(New York) Les marchés européens ont terminé en baisse vendredi alors que les indices américains ont fini fort la semaine, saluant notamment une annonce positive au sujet d’un nouveau traitement en cours d’étude contre la COVID-19.

Agence France-Presse

Le Dow Jones a progressé de 1,43 %, l’indice NASDAQ, au fort accent technologique, a gagné 0,82 %, et l’indice élargi S&P 500, 1,15 %.

En revanche en Europe, les principales places financières ont terminé dans le rouge : Milan a perdu 0,24 %, tandis que Francfort reculait de 0,68 % et Londres de 0,84 %. De son côté Paris a fini stable (-0,04 %). Le Stoxx 600 européen a connu sa pire semaine depuis février, avec une baisse de 2,2 %.  

Les tensions sur les prix de l’énergie ont, une fois encore cette semaine, plombé les marchés européens.  

« Les investisseurs continuent de craindre que la hausse des prix de l’énergie ne freine la reprise générale », écrit Michael Hewson, analyste de CMC Markets.

Ces hausses de prix et difficultés d’approvisionnement, sur le gaz et l’électricité notamment, risquent aussi de faire grimper l’inflation, qui s’est déjà redressée ces derniers mois.  

Aux États-Unis, l’inflation s’est accélérée en août sur un an (+4,3 %) mais elle est restée stable par rapport au mois précédent.

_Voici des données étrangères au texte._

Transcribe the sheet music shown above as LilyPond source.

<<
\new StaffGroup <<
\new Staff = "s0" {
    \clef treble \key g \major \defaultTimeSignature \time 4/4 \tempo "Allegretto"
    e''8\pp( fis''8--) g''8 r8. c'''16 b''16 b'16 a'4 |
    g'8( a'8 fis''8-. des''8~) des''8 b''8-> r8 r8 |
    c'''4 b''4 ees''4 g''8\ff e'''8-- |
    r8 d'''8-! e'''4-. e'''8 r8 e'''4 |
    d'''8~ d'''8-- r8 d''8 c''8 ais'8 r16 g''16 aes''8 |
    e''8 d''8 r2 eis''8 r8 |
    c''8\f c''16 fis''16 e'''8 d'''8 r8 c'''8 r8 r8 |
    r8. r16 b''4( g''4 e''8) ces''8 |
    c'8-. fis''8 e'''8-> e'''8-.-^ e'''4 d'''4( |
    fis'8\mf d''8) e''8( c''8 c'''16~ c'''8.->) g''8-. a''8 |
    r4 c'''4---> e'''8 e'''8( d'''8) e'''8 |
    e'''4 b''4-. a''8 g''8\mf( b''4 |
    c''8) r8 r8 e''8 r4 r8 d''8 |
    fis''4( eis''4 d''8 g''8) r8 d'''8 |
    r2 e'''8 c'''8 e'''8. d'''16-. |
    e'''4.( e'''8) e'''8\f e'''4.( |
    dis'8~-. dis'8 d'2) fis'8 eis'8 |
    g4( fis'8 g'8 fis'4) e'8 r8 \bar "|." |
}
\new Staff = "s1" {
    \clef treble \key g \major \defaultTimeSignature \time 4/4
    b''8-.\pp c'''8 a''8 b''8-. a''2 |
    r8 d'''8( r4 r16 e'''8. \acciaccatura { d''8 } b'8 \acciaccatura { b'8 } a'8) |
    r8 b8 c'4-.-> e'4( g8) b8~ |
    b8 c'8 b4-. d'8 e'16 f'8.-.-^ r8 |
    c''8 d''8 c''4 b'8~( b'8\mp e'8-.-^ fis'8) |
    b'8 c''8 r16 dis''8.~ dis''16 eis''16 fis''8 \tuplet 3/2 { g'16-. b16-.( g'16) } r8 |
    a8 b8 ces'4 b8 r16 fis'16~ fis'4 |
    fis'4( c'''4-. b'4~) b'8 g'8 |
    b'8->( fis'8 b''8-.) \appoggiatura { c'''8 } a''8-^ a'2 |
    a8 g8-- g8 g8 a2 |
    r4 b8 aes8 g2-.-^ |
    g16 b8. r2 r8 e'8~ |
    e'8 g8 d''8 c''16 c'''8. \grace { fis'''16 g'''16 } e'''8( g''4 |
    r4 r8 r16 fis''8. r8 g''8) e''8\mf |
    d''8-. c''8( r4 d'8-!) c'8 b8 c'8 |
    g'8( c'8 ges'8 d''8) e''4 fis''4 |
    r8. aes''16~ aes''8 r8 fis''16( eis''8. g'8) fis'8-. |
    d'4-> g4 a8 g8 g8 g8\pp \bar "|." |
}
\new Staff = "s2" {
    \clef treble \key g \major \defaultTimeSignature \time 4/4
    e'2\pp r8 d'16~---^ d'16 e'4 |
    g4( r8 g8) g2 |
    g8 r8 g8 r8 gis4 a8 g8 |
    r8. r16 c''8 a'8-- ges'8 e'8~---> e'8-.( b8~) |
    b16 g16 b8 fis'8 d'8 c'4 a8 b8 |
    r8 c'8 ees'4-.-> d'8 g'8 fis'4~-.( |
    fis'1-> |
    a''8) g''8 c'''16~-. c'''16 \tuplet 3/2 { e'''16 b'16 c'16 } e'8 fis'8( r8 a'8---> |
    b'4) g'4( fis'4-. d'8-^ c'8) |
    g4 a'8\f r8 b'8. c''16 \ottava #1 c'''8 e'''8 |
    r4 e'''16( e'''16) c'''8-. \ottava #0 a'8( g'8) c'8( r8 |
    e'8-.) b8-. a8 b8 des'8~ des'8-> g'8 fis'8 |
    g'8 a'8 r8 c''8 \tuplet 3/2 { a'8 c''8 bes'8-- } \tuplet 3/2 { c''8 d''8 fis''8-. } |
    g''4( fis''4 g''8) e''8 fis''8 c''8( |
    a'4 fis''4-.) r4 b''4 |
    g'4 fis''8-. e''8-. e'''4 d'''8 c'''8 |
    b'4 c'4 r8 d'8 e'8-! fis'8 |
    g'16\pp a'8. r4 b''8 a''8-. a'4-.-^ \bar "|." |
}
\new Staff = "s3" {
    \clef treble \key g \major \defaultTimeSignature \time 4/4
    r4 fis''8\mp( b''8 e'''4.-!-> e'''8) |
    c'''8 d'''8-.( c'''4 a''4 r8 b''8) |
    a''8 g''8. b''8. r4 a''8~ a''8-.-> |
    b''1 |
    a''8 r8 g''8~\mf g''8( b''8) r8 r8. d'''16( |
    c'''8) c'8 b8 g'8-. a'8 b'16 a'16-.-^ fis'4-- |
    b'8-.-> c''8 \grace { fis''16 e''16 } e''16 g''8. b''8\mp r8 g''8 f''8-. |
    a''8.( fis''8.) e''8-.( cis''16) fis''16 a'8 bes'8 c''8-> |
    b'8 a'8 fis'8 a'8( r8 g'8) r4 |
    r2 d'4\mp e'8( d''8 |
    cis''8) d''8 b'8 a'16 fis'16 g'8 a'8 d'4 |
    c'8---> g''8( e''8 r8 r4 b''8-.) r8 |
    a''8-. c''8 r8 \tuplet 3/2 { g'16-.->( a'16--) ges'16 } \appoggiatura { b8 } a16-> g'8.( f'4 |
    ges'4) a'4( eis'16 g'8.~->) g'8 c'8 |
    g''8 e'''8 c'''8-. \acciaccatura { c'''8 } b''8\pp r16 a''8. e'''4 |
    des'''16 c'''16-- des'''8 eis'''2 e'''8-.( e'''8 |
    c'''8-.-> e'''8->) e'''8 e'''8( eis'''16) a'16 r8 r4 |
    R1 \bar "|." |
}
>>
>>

Dans la zone euro, l’inflation a bondi en septembre à 3,4 % sur un an, au plus haut depuis 13 ans.

« Il y a énormément d’incertitude en cette fin d’année » alors que les banques centrales se préparent à une réduction légère de leur soutien à l’économie, souligne Craig Erlam, analyste d’Oanda.

Aux États-Unis, les opérateurs gardaient aussi à l’esprit les tractations en cours au Congrès, qui n’a pas trouvé d’accord sur le relèvement du plafond de la dette, ni sur le plan massif d’investissement dans les infrastructures.

Les marchés ont, en revanche, salué l’annonce, par le laboratoire américain Merck, de résultats cliniques pour sa pilule anti-COVID-19 molnupiravir, montrant qu’elle réduit de 50 % le risque d’hospitalisation ou de décès et pourrait donc être un nouvel outil dans la lutte contre la pandémie.

Pour Art Hogan, responsable de la stratégie chez National Securities, la perspective d’un possible médicament contre la COVID-19 « change la façon dont les gens voient le rythme de réouverture » de l’économie.

Merck bondit, Moderna plonge

Merck, a bondi de 8,37 % à 81,40 dollars après sa publication concernant sa pilule.  

Il a également annoncé son intention de demander « dès que possible », une autorisation d’urgence pour une mise sur le marché.

Cela affectait, par ricochet, le laboratoire Moderna (-11,37 % à 341,09 dollars), qui fabrique un vaccin contre la COVID-19.

Daimler se scinde 

Les actionnaires de Daimler (+0,85 % à 77,37 euros) ont plébiscité le projet de scission « historique » du groupe, qui prévoit l’introduction en Bourse de la branche poids-lourds Daimler Truck et le changement de nom du constructeur de berlines en Mercedes-Benz.

L’aérien porteur

Le secteur aérien a soutenu la place londonienne, Easyjet s’est envolé de 6,19 % à 703,80 pence tandis qu’IAG, maison mère de British Airways et Iberia, a grimpé de 5,33 % à 188,02 pence, avant un assouplissement lundi des conditions d’entrée en Angleterre pour les voyageurs vaccinés.

À Paris, Airbus, qui a remporté un contrat portant sur l’achat de 28 nouveaux appareils, a progressé de (+1,29 % à 116,58 euros). Safran (+1,37 % à 111,16 euros) et Thalès (+1 % à 85 euros) ont bénéficié de l’espoir d’une amélioration du trafic aérien.  

Du côté du pétrole, de l’euro et du bitcoin

Les cours du pétrole ont monté avant la prochaine réunion de l’OPEP et ses alliés lundi.  

Le prix du baril de Brent de la mer du Nord pour livraison en décembre, a grimpé de 1,23 %, pour clôturer à 79,28 dollars à Londres.

À New York, le baril de WTI pour le mois de novembre a avancé de 1,13 % à 75,88 dollars.

L’euro remontait de 0,12 % face au billet vert à 1,1594 dollar, après un plus bas depuis juillet 2020.

Le bitcoin bondissait de 10,08 % à 47 879 dollars.